Les amarres de la 4e session maritime sont donc larguées, pour une navigation aux escales qui promettent d’être passionnantes, dans de grands ports français (Boulogne-sur-Mer, Brest, Calais, Dunkerque, Lorient, Marseille, Nantes, Saint-Nazaire, Toulon) et des ports internationaux majeurs au cours des missions “Europe” et “Monde”, sans compter le centre de l’Europe, Bruxelles.

 

Escales à Dunkerque, Calais et Boulogne pour la 3e session nationale « Enjeux et stratégies maritimes »

C’est dans les Hauts-de-France que les auditeurs de la 3e session nationale « Enjeux et stratégies maritimes » ont jeté l’ancre les 4 et 5 mai avec un séminaire consacré à la gestion des ports, à la sécurité et la planification des espaces maritimes et à la pêche.
Le vendredi 4 mai, l’accueil et les explications de Stéphane Raison, président du directoire du Grand Port Maritime de Dunkerque (GPMD), suivis de la visite concrète de ses installations, ont immédiatement plongé les auditeurs dans les défis industriels et de compétitivité auxquels sont confrontés les grands ports français face à la concurrence internationale. Il s’agit d’anticiper et d’innover avec une véritable préoccupation de développement durable.

Les auditeurs de la 3e SN ESM sur le chantier de construction du nouveau terminal conteneur du Grand Port Maritime de Dunkerque

Appareillage ensuite vers Calais où le sous-préfet, Michel Tournaire, a dressé un panorama des problématiques de sûreté auxquelles est confronté le 2e port de passagers d’Europe. Guidé par Jean-Michel Roussel, directeur de la sûreté du port, les auditeurs ont pu visiter les installations et mesurer concrètement l’importance des mesures prises et le haut niveau de coopération avec les autorités britanniques.

A la sous-préfecture de Calais avec monsieur le sous-préfet Michel Tournaire

 

 

Après cette vision de la sûreté à terre, la journée s’est terminée au CROSS Griz-Nez où l’administrateur en chef des affaires maritimes Philippe Bricquer a montré l’importance du dispositif mis en place pour assurer la sécurité dans le Pas-de-Calais, détroit le plus fréquenté au monde avec celui de Malacca.
Branle-bas aux aurores le samedi pour une visite de la criée de Boulogne en pleine activité où, à 5 heures du matin, les attendait Alain Caillier, directeur du port. Après avoir expliqué aux auditeurs les subtilité de la vente complètement informatisée, il les a accompagné au milieu des poissons et crustacés avant de leur faire visiter le port en soulignant les difficultés rencontrées par les pêcheurs français mais aussi leur passion pour la mer et leur métier.
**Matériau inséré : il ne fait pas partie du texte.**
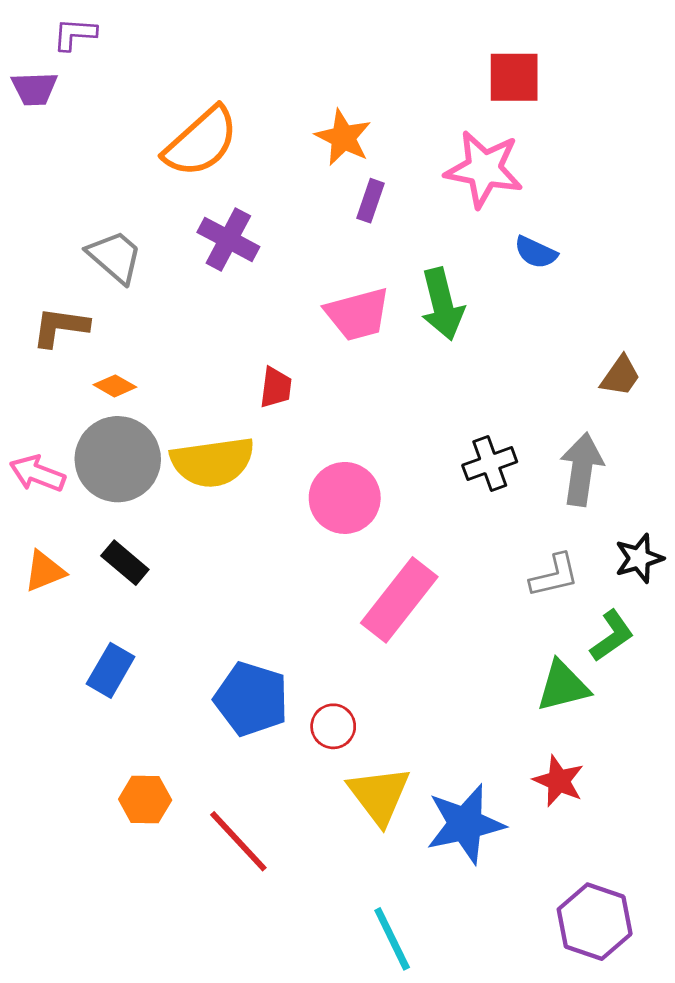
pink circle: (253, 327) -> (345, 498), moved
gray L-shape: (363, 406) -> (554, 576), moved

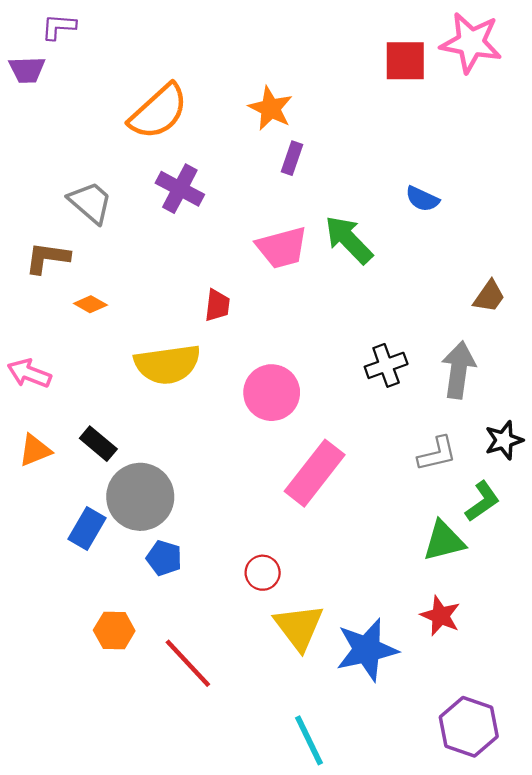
pink star: (484, 169) -> (471, 43), moved
green arrow: (442, 304) -> (349, 240), turned 150
gray circle: (118, 459) -> (140, 497), moved
blue pentagon: (251, 699) -> (164, 558), moved, size x0.6

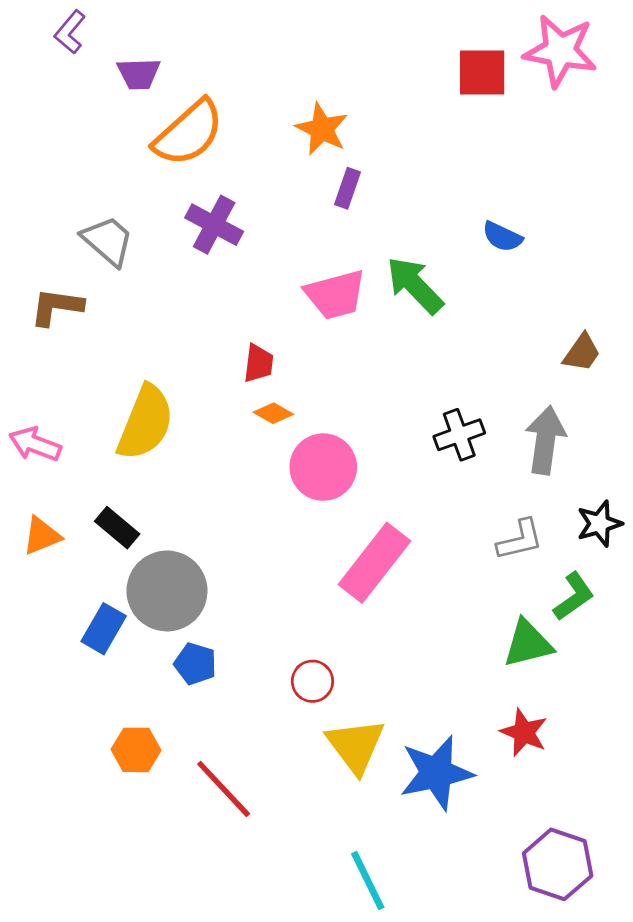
purple L-shape: (59, 27) -> (70, 32), turned -54
purple trapezoid: (27, 70) -> (139, 74), moved
orange diamond: (90, 304) -> (273, 413), moved
yellow semicircle: (167, 364) -> (145, 423), moved, turned -60

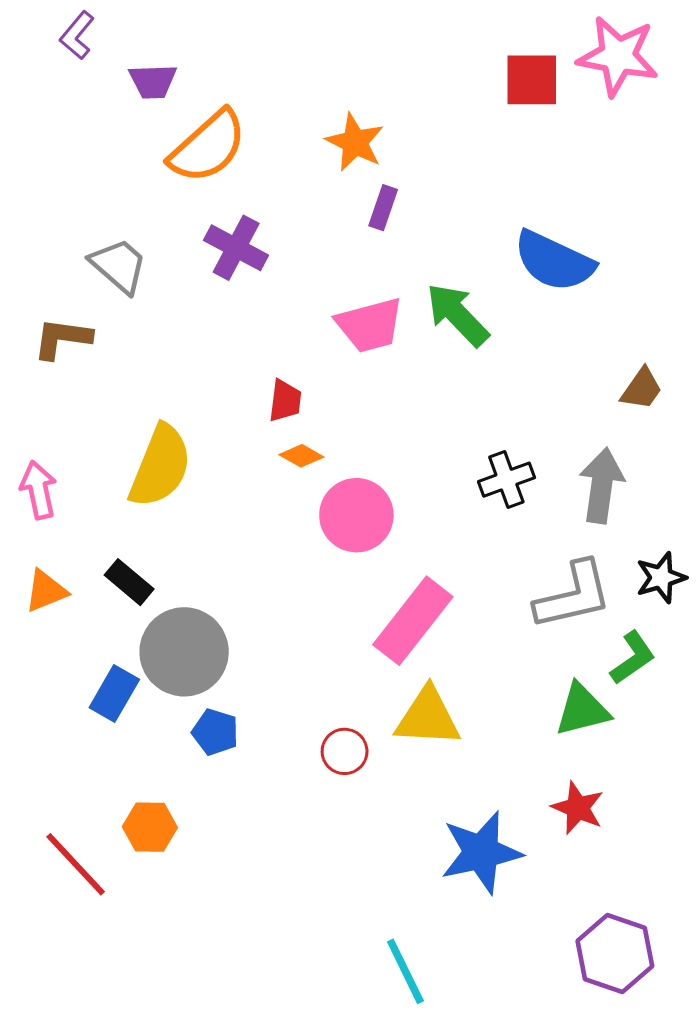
blue semicircle: (502, 237) -> (554, 261), size x1.8
pink arrow: (35, 444) -> (38, 490), turned 57
gray L-shape: (520, 540) -> (573, 595), size x1.5
yellow triangle: (356, 746) -> (428, 717), moved, turned -50
red line: (224, 789) -> (76, 864), moved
Explications d’Alain Caillier, directeur du port de Boulogne, lors de la visite de la criée

Revigorés par le traditionnel petit-déjeuner boulonnais, les auditeurs avaient repris suffisamment de forces pour participer à deux tables-rondes portant sur les grands enjeux de la pêche face au Brexit et le ressenti des usagers face aux travaux en cours de planification des espaces maritimes, travaux auxquels a notamment participé Jean-Philippe Vennin, sous-préfet de Boulogne.
Enfin, les auditeurs ont profité de l’après-midi pour poursuivre leurs travaux de comité dans les superbes locaux mis à leur disposition par la Communauté d’agglomération du Boulonnais qui, une fois de plus, les aura superbement reçus.